What to work on: Find "input [31:0] data_in;" in the entries below; copy that line through the last, exactly, with no pictures.

*** Task material ***

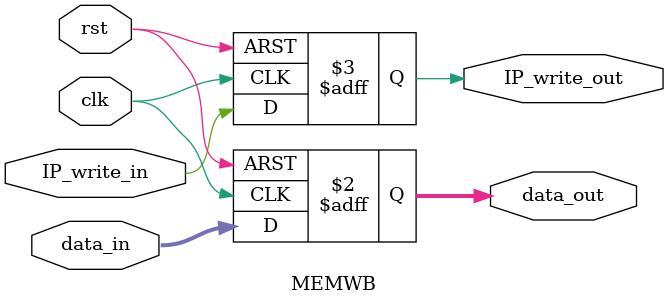
<source format=v>

`timescale 1ns/10ps
module MEMWB(//output
			 data_out,
			 IP_write_out,
			
		     //input
			 data_in,
			 IP_write_in,
			 clk,
			 rst
			);

input [31:0] data_in;
input IP_write_in;
input clk;
input rst;


output reg  [31:0] 	data_out;
output reg	IP_write_out;



always @ (posedge clk or posedge rst)
begin
	if (rst) begin
		data_out = 32'd0;
		IP_write_out = 0;		
		end
		else begin
		data_out = data_in;
		IP_write_out = IP_write_in;
		end
	end


endmodule

</source>
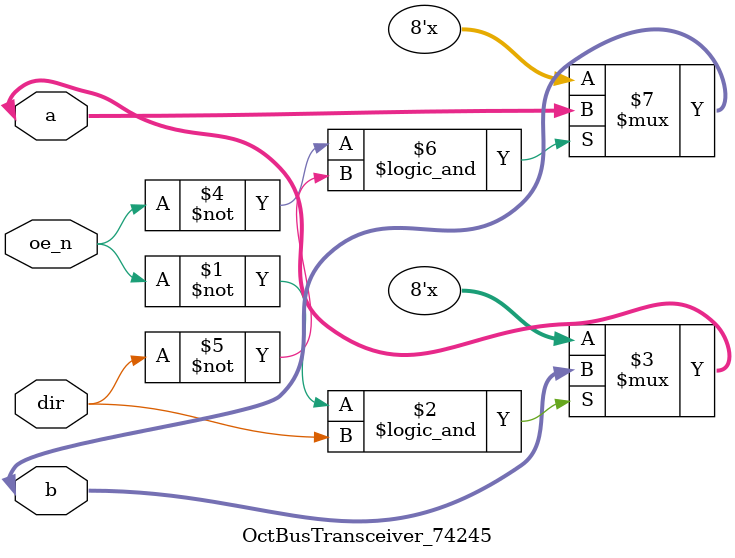
<source format=v>
`ifndef _OCTBUSTRANSCEIVER_74245_
`define _OCTBUSTRANSCEIVER_74245_

module OctBusTransceiver_74245(oe_n, dir, a, b);
	input oe_n, dir;
	inout [7:0] a,b;
	
	wire oe_n, dir;
	wire [7:0] a,b;
	
	assign #(30 + 12) a = ~oe_n &&  dir ? b : 8'bZ;
	assign #(30 + 12) b = ~oe_n && ~dir ? a : 8'bZ;
	
endmodule


`endif


</source>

*** End of Task material ***

Result:
input [31:0] data_in;
input IP_write_in;
input clk;
input rst;


output reg  [31:0] 	data_out;
output reg	IP_write_out;



always @ (posedge clk or posedge rst)
begin
	if (rst) begin
		data_out = 32'd0;
		IP_write_out = 0;		
		end
		else begin
		data_out = data_in;
		IP_write_out = IP_write_in;
		end
	end


endmodule

</source>
<source format=v>
`ifndef _OCTBUSTRANSCEIVER_74245_
`define _OCTBUSTRANSCEIVER_74245_

module OctBusTransceiver_74245(oe_n, dir, a, b);
	input oe_n, dir;
	inout [7:0] a,b;
	
	wire oe_n, dir;
	wire [7:0] a,b;
	
	assign #(30 + 12) a = ~oe_n &&  dir ? b : 8'bZ;
	assign #(30 + 12) b = ~oe_n && ~dir ? a : 8'bZ;
	
endmodule


`endif


</source>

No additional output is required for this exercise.